**Task details:** When you copy the entries, match them exactly and omit the pictures.

[Content revision data]
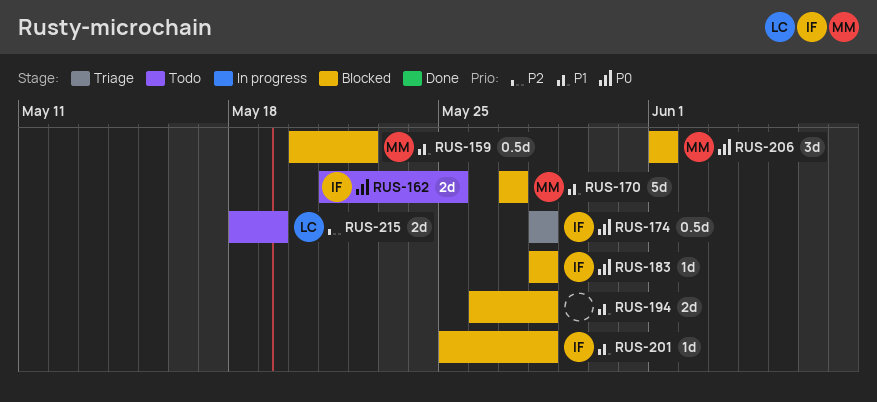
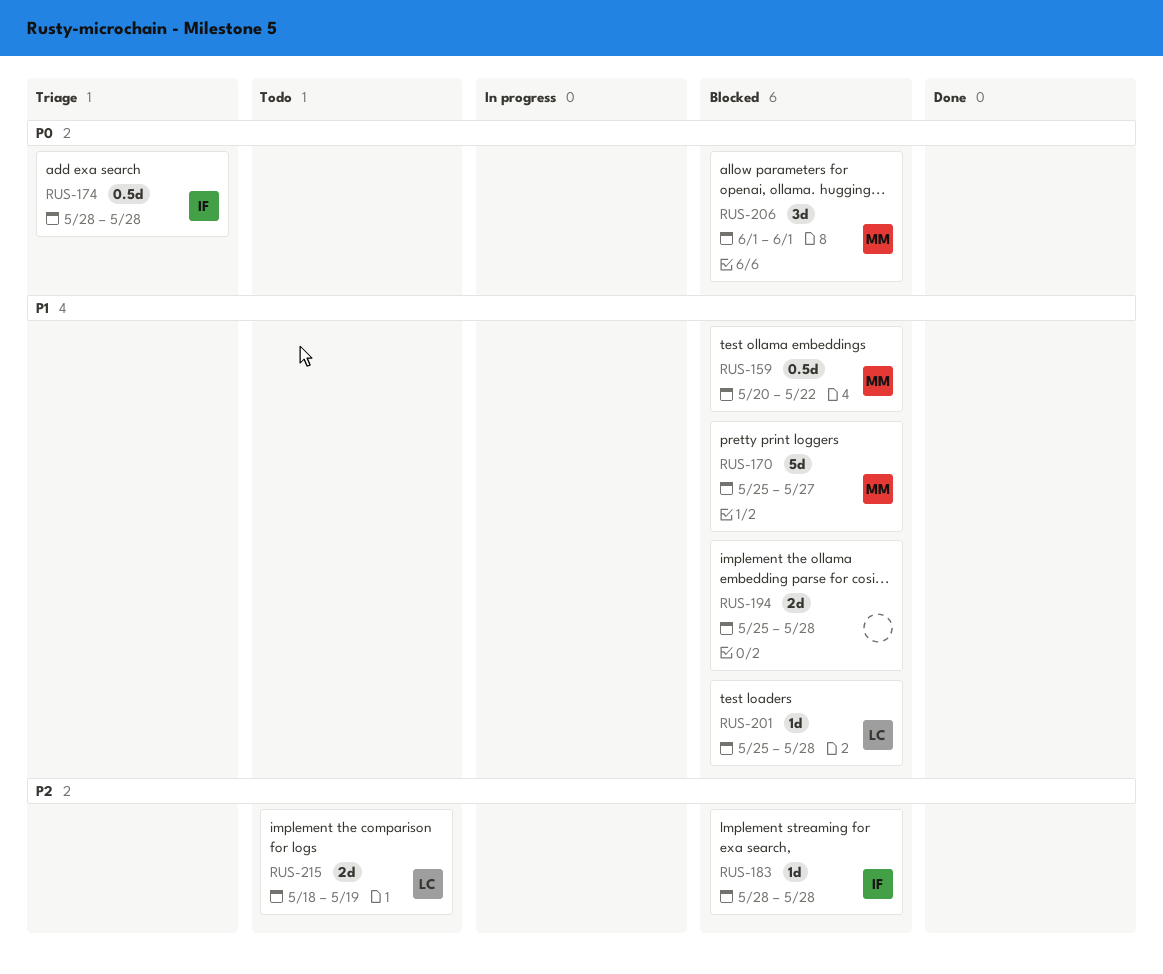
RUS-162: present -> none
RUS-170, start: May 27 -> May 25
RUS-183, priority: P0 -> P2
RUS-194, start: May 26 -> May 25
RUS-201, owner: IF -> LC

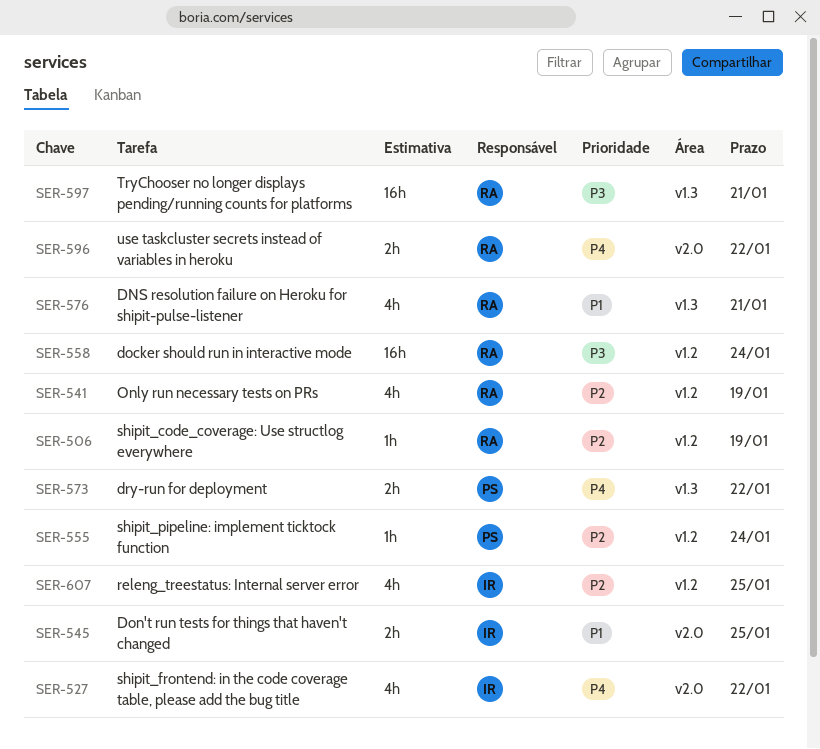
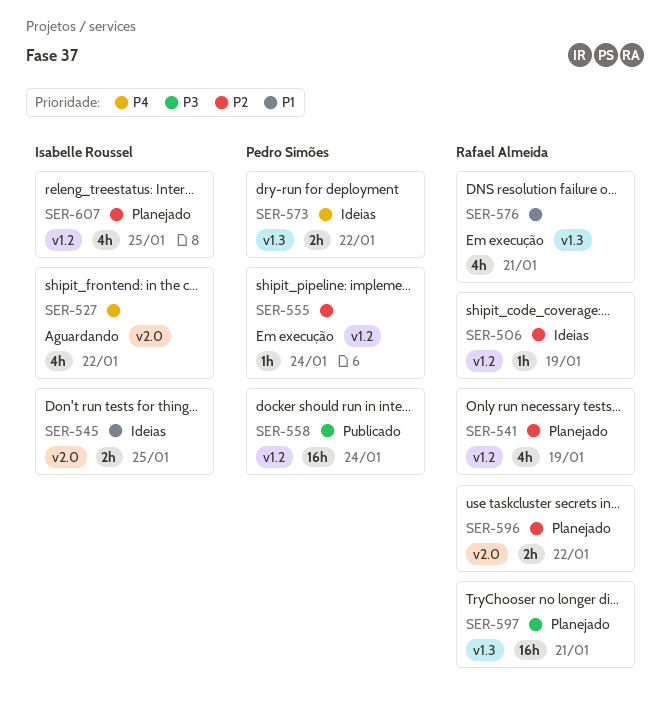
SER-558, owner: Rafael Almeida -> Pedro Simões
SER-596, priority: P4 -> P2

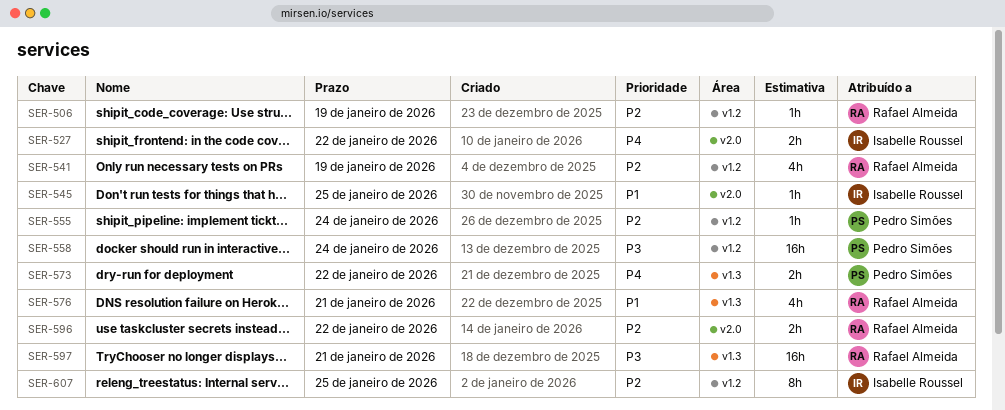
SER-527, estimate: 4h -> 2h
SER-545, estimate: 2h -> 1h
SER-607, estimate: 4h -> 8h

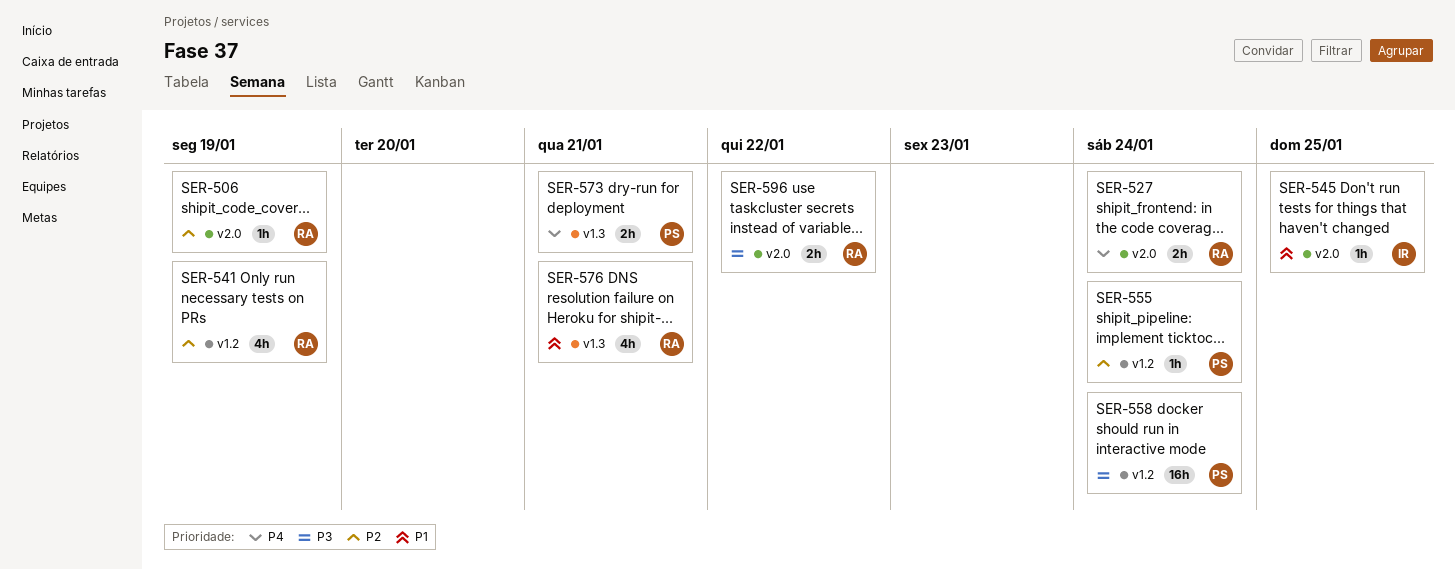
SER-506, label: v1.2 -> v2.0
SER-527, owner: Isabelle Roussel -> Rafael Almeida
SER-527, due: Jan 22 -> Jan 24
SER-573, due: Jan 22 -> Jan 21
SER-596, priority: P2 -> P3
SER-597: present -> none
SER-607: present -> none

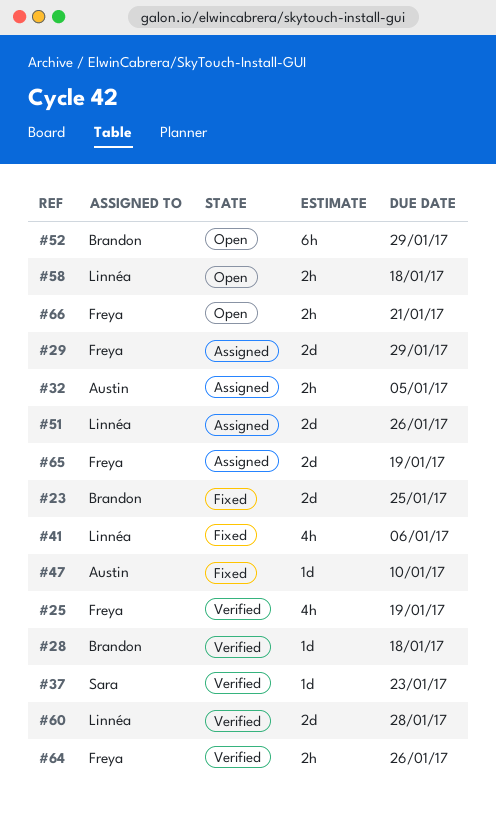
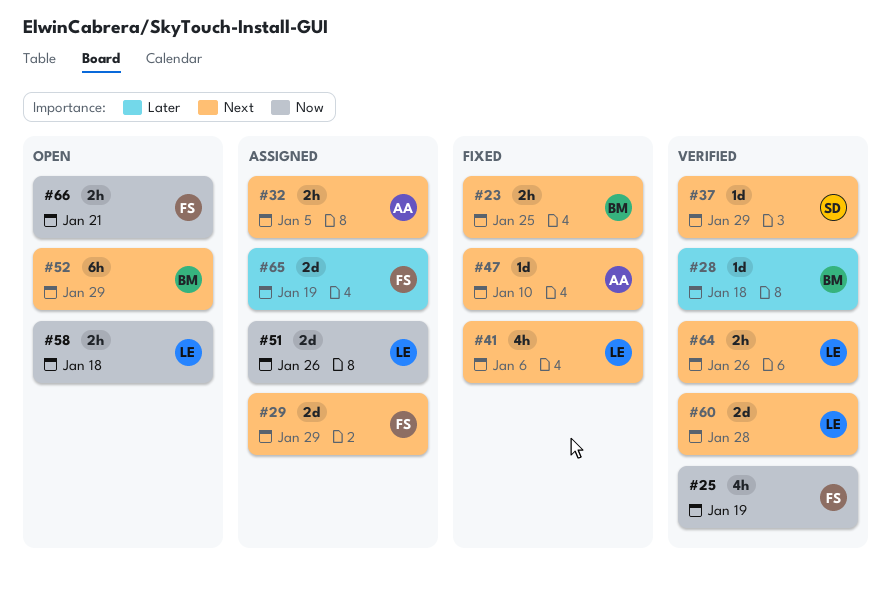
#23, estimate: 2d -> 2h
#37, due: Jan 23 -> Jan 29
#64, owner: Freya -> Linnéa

**Final answer:**
RUS-162: present -> none
RUS-170, start: May 27 -> May 25
RUS-183, priority: P0 -> P2
RUS-194, start: May 26 -> May 25
RUS-201, owner: IF -> LC

SER-558, owner: Rafael Almeida -> Pedro Simões
SER-596, priority: P4 -> P2

SER-527, estimate: 4h -> 2h
SER-545, estimate: 2h -> 1h
SER-607, estimate: 4h -> 8h

SER-506, label: v1.2 -> v2.0
SER-527, owner: Isabelle Roussel -> Rafael Almeida
SER-527, due: Jan 22 -> Jan 24
SER-573, due: Jan 22 -> Jan 21
SER-596, priority: P2 -> P3
SER-597: present -> none
SER-607: present -> none

#23, estimate: 2d -> 2h
#37, due: Jan 23 -> Jan 29
#64, owner: Freya -> Linnéa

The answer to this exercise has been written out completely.